In last week’s post I talked about how Events can be treated like Signals, this week we’ll be looking at how Events can be treated like Methods. That might seem a little surprising, since normally one considers signals and methods as very different things, but to Upstart they are both just events.
What do I mean by Methods? You’ve almost certainly done some kind of programming, even if just a little scripting, so you should know about methods or functions.
In contrast to signals, which are just a notification that something happened on the system, a method is a request for the system to do something on your behalf. Usually to make some kind of change to the system state.
Likewise in contrast to the signals where you don’t care about the result, for a method you want to wait for the changes to be completed and perhaps even be notified if the method failed.
It’s just as easy to implement a method in Upstart as it is to implement something that considers an event a signal. Here’s an example of how you might implement a suspend method:
start on suspend task exec pm suspend
Doesn’t look that much difference from a signal, the only new stanza in this is task (and that’s not necessary for a method either).

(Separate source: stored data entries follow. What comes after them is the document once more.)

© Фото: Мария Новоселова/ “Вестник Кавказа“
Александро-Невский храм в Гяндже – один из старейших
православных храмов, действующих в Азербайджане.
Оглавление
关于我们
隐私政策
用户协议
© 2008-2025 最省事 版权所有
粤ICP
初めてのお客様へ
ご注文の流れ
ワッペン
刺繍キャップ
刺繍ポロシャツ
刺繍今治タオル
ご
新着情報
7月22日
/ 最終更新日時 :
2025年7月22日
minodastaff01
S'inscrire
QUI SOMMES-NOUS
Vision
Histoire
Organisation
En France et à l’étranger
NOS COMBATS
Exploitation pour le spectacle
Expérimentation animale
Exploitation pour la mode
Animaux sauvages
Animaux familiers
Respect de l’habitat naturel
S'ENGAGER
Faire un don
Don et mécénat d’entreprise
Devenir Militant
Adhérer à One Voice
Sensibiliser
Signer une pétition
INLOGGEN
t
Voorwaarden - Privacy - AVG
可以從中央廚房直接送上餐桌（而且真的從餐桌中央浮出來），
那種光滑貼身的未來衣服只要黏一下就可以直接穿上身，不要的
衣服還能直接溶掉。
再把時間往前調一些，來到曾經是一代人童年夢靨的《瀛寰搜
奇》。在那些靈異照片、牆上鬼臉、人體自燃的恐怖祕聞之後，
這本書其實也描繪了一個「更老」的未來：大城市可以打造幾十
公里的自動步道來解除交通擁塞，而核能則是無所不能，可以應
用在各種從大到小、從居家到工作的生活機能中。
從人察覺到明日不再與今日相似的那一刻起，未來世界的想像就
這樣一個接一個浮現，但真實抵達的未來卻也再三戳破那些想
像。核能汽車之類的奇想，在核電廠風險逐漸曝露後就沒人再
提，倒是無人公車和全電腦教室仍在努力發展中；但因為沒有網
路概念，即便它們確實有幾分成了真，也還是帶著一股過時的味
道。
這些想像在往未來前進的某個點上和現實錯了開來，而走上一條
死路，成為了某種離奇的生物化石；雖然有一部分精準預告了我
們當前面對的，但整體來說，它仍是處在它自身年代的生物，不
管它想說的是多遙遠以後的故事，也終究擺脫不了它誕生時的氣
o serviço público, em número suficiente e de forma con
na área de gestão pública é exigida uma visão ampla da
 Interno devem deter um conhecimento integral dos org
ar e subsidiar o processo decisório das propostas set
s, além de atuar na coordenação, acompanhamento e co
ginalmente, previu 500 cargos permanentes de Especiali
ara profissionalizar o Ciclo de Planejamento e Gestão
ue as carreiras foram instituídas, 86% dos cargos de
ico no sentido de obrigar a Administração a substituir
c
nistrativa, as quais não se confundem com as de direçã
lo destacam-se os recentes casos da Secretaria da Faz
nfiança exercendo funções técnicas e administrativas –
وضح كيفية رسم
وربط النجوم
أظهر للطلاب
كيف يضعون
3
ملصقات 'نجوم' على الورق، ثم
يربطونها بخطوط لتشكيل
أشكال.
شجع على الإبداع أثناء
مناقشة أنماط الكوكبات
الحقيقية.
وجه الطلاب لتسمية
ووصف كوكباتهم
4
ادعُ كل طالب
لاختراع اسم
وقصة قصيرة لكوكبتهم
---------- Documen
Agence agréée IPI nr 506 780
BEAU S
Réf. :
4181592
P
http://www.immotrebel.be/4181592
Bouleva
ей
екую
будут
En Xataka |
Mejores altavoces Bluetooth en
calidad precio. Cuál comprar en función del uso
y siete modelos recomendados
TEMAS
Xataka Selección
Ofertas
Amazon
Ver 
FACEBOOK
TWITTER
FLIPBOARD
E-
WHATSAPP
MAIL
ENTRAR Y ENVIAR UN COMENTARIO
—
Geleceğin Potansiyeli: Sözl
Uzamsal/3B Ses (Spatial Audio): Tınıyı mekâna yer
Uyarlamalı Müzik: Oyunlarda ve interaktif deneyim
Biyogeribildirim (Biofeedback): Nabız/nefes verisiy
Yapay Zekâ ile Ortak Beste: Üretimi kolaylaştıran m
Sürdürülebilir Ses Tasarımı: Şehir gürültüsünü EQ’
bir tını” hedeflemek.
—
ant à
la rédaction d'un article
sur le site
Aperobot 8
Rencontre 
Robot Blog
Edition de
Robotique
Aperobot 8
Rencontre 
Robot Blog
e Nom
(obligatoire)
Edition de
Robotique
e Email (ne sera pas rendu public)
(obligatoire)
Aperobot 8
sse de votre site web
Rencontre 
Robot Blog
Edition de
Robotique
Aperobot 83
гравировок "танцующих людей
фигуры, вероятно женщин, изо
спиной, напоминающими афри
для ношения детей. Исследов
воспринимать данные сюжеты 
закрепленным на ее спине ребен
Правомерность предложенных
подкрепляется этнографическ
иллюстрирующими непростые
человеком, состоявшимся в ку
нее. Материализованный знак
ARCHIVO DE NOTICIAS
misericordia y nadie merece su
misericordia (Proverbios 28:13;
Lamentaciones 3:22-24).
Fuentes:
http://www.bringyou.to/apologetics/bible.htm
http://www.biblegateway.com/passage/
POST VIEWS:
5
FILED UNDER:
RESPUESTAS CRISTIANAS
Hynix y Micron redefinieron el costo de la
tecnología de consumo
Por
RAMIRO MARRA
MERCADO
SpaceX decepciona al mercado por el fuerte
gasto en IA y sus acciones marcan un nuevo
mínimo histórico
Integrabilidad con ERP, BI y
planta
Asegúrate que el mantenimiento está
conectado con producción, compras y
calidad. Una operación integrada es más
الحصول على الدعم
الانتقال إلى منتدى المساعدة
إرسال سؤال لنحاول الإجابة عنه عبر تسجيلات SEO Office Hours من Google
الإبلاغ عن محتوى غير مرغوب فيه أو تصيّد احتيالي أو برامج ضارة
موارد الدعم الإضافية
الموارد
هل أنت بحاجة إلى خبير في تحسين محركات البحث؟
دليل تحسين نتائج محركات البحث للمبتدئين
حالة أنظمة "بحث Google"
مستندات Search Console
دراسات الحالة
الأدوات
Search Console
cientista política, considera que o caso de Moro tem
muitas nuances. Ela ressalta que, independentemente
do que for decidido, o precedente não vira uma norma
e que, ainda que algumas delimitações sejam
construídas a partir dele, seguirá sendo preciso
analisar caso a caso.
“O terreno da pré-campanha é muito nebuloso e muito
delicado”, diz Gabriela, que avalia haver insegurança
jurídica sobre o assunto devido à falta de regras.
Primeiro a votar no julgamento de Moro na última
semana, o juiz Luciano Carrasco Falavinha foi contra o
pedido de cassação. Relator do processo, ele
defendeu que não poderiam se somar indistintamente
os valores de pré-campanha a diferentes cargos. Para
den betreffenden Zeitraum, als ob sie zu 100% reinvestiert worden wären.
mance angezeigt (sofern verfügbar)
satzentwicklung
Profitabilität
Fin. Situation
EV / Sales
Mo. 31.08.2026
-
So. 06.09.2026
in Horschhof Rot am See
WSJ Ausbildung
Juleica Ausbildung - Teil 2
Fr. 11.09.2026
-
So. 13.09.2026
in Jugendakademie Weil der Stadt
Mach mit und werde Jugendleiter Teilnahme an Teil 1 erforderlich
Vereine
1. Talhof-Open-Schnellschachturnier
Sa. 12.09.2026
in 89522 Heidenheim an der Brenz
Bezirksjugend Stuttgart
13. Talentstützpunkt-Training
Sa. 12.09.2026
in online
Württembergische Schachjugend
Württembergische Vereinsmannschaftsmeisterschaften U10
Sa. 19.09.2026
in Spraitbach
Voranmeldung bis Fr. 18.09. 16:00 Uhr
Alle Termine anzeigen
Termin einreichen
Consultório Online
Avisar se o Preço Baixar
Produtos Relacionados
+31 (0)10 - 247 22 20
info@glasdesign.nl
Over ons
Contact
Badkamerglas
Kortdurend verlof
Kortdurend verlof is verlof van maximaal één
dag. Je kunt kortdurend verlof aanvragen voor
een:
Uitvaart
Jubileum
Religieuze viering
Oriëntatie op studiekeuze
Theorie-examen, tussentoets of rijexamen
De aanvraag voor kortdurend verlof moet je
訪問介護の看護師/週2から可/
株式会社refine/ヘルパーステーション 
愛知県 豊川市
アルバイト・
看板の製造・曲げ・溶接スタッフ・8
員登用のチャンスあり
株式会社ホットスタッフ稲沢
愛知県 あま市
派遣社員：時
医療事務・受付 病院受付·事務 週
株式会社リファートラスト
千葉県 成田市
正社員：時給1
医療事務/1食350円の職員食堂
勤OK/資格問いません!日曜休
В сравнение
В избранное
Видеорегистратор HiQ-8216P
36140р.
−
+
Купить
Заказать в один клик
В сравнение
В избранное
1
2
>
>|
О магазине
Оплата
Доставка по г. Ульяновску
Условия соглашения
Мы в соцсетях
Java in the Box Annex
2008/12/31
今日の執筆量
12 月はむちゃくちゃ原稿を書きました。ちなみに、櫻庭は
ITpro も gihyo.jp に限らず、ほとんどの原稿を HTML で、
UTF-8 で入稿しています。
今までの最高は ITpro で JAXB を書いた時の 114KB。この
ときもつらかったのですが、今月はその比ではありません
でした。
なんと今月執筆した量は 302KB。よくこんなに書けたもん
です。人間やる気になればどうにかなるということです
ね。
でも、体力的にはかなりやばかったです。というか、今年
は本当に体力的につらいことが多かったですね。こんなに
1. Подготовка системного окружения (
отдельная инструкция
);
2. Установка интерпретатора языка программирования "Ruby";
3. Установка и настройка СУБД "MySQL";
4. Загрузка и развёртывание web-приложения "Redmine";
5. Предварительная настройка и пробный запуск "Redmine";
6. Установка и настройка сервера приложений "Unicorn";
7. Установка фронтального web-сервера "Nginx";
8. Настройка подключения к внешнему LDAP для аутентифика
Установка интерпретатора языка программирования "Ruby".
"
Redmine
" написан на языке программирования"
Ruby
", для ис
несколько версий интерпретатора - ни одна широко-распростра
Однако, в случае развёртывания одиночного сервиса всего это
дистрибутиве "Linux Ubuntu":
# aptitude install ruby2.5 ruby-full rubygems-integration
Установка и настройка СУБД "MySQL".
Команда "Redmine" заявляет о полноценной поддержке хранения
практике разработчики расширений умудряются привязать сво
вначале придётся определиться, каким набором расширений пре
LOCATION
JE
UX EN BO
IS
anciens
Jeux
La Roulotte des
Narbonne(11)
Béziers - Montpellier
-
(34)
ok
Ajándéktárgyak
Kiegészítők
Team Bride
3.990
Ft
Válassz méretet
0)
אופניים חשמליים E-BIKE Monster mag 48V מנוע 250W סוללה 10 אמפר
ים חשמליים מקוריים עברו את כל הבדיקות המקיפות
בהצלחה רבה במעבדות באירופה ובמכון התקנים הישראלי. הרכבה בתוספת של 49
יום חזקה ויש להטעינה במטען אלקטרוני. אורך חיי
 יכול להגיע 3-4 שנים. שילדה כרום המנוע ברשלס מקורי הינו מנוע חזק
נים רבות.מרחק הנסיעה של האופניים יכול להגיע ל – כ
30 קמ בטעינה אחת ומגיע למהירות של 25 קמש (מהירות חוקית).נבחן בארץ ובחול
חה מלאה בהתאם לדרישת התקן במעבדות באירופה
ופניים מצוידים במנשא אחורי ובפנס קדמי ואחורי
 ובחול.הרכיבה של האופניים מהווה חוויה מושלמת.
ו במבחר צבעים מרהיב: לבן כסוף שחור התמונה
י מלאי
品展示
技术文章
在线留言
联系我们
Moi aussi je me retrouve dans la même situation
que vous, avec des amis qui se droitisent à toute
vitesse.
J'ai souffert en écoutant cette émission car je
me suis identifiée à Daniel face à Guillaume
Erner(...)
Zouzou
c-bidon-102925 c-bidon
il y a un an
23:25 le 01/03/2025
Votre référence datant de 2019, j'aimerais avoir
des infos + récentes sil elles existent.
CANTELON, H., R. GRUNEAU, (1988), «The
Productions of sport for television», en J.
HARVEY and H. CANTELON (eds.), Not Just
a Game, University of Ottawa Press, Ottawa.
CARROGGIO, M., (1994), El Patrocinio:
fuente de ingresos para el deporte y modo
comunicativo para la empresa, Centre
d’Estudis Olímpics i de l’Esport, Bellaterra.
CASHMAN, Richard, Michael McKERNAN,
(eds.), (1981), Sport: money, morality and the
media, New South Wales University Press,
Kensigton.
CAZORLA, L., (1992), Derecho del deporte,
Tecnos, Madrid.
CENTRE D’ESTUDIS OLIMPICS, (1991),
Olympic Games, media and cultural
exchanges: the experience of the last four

So what happens if we want to trigger a suspend? We use the command:
root@worldofwarcraft:~# initctl emit suspend
The difference here from emitting a signal we demonstrated in the previous post is that we aren’t using the –no-wait flag.
So we emit the suspend event, and Upstart will start our job as a result; but initctl emit will not return immediately, it waits for the results of the event to complete before it returns.
Because we used the task stanza in the configuration, we’ve told Upstart that the process we execute is expected to take a limited amount of time and then finish by itself. This means that Upstart will not believe the job is complete until the process has exited, and will continue to block the event while it is still running.
Finally if the command exited with an error, that error is propagated back to the event that started it, and the initctl emit command will exit with an error code.
So now we can use Upstart events and jobs for two different purposes; we can announce changes to the system, and we can use them as methods to make changes to the system.
The most typical event that is used as a methods on your system is the runlevel event used to change the runlevel for System-V compatibility and generally emitted by the telinit and shutdown tools. The /etc/init/rc.conf script that handles it can be pretty simple and looks not unlike the suspend example above:
start on runlevel [0123456] task exec /etc/init.d/rc $RUNLEVEL
What happens if you don’t include task? Well, that means Upstart will consider the job as ready when the process executed is running, and the event will be unblocked and initctl emit will return. If the service fails to start, then initctl will return with an error. This is great for methods that start (or stop) services.
Side-note: the start and stop commands act very much like method events, they block until the service is running or the task has finished and they return errors as well. However they’re not actually implemented as events right now, an oversight I intend to correct in Upstart 2.